AIM OF THE TASK
Lay out the lines below as a numbered list, from the first line through the one that contains "county / district: Cucuí", and leave out any blank lines.

SUPPLIED RECORDS
====
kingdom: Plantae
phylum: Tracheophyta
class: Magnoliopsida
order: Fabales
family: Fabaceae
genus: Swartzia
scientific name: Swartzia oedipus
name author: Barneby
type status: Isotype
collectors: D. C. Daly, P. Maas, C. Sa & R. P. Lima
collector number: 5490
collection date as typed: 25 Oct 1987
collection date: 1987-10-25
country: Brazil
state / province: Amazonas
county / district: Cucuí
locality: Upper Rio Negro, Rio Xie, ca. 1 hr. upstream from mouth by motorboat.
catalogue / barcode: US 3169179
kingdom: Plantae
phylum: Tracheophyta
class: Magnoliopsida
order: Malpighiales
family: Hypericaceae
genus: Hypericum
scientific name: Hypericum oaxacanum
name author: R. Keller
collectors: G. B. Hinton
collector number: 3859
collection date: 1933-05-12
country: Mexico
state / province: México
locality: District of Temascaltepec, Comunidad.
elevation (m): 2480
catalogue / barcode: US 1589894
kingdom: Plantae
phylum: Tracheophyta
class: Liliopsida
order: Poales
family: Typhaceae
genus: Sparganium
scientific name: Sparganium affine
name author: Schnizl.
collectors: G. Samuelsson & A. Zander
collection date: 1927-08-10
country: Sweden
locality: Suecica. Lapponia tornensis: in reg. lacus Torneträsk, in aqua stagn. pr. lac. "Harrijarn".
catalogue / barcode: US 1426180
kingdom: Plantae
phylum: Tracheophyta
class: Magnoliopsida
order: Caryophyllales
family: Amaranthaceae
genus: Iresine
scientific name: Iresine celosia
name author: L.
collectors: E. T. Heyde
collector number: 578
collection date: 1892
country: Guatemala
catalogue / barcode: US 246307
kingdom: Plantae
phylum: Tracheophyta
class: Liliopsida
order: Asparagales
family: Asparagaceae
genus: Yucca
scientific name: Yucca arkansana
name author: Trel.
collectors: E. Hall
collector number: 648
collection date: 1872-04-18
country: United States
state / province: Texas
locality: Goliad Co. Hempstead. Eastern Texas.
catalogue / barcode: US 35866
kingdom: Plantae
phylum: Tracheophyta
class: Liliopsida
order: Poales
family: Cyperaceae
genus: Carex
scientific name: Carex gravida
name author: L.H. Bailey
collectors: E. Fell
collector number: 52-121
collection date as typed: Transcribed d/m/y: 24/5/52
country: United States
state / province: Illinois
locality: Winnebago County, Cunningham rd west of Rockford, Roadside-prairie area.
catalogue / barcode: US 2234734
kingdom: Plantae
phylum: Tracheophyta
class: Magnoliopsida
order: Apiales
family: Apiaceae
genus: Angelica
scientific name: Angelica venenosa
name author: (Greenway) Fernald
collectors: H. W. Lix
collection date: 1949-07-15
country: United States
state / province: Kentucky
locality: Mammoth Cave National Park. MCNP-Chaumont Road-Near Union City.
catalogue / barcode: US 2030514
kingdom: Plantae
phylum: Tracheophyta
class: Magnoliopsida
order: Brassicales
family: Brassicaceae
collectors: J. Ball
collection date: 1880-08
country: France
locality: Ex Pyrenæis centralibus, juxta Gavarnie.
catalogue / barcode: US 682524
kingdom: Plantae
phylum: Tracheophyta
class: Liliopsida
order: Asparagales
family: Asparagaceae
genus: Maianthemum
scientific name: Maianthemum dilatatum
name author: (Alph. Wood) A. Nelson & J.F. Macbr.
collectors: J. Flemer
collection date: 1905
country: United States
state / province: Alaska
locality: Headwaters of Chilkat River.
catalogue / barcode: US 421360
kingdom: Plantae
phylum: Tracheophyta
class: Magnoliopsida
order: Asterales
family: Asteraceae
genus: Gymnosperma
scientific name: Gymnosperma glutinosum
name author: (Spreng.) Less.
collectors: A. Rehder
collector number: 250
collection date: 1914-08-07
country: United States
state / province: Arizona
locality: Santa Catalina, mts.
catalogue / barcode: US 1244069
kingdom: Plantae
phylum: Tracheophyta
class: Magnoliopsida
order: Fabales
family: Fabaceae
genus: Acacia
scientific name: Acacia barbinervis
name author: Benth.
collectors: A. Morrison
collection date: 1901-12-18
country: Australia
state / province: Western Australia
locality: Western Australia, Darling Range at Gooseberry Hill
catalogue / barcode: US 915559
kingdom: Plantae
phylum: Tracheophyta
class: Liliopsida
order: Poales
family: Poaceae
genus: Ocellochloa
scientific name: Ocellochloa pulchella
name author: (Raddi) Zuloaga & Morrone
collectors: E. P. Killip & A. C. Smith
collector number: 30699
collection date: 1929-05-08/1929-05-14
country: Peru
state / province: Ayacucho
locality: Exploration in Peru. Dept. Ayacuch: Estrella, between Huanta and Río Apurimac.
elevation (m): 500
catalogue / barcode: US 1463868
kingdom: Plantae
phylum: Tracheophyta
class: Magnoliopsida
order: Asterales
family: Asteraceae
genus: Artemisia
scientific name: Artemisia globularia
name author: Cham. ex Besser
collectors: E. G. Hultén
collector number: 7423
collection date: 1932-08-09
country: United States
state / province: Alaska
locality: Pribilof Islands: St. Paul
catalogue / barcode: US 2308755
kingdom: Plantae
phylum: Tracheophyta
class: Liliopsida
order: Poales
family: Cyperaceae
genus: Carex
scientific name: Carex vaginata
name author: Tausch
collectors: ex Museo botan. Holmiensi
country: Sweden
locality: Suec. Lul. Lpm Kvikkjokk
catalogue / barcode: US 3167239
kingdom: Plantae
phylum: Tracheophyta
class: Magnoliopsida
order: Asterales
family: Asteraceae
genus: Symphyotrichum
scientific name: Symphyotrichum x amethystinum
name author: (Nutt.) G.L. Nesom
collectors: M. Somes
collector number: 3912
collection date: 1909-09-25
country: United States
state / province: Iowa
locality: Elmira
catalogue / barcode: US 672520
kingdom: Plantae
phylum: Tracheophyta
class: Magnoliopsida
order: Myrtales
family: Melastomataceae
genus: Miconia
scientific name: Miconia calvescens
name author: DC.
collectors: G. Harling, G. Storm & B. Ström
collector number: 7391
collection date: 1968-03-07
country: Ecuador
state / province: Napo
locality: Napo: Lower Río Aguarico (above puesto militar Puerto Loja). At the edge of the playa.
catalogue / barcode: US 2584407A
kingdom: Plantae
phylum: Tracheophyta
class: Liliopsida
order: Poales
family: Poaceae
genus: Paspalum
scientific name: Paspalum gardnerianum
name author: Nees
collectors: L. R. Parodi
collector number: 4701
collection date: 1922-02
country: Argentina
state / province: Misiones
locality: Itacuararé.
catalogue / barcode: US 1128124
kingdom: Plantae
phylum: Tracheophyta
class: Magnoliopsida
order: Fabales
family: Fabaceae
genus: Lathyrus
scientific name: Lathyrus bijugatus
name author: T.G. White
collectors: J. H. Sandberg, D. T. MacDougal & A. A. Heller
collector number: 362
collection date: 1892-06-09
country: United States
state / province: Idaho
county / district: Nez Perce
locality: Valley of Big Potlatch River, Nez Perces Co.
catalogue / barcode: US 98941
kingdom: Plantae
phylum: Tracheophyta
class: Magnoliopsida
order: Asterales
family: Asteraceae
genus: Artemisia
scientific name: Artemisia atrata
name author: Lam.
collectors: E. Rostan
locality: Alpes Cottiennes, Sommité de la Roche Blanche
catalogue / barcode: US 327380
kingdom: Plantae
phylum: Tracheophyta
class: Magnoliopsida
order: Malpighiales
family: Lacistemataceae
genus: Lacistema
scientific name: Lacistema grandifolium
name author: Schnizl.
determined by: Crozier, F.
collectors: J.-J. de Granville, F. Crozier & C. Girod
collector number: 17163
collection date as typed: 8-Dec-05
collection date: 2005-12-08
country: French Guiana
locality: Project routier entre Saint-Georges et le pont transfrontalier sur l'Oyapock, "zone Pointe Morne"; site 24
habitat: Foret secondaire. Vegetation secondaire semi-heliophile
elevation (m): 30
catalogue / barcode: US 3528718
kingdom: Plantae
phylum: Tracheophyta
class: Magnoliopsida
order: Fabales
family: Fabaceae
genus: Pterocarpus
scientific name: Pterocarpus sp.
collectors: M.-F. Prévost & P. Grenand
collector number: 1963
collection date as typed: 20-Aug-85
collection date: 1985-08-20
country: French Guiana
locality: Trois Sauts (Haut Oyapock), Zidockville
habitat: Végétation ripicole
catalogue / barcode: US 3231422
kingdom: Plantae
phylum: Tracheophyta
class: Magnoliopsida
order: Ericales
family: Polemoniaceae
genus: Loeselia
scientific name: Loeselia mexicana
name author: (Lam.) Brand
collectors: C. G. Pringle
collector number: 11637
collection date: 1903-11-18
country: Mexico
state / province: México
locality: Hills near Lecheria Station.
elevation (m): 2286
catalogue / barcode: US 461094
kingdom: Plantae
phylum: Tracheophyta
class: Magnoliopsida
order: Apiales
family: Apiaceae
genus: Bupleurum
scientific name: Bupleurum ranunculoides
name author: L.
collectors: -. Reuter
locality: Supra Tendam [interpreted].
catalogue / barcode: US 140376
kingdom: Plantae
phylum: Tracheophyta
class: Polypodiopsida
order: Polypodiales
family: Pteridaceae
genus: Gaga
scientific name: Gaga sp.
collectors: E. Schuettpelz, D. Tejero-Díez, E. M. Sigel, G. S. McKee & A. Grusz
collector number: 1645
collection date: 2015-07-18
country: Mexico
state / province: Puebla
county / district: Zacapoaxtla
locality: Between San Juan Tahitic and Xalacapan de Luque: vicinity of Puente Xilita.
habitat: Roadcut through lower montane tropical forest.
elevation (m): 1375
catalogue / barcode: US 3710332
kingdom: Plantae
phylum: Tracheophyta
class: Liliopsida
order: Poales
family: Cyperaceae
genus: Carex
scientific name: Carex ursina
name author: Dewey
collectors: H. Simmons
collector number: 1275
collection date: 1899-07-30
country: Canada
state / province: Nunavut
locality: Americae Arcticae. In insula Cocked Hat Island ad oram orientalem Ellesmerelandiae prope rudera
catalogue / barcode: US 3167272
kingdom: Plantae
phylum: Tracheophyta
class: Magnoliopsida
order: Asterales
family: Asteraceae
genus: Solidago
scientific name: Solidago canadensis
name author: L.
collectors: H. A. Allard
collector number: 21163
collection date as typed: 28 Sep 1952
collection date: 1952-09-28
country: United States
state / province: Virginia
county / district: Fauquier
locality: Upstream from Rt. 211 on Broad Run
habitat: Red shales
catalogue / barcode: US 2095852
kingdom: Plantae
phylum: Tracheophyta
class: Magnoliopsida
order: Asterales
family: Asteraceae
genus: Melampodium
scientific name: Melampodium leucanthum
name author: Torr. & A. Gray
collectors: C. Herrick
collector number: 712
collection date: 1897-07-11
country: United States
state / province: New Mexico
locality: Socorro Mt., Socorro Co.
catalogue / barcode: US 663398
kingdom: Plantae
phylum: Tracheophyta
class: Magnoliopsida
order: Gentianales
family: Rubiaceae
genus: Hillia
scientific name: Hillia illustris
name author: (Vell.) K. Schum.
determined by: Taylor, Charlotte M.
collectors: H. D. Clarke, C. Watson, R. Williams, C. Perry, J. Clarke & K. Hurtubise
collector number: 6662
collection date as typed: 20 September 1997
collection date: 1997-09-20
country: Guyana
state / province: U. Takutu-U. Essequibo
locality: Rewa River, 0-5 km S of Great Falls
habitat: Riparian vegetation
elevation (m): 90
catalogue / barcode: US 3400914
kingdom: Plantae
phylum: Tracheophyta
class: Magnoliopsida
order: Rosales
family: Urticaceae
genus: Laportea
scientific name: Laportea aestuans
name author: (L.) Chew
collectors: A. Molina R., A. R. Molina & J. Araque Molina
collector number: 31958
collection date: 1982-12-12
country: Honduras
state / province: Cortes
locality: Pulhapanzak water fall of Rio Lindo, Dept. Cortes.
====
CORRECT OUTPUT
1. kingdom: Plantae
2. phylum: Tracheophyta
3. class: Magnoliopsida
4. order: Fabales
5. family: Fabaceae
6. genus: Swartzia
7. scientific name: Swartzia oedipus
8. name author: Barneby
9. type status: Isotype
10. collectors: D. C. Daly, P. Maas, C. Sa & R. P. Lima
11. collector number: 5490
12. collection date as typed: 25 Oct 1987
13. collection date: 1987-10-25
14. country: Brazil
15. state / province: Amazonas
16. county / district: Cucuí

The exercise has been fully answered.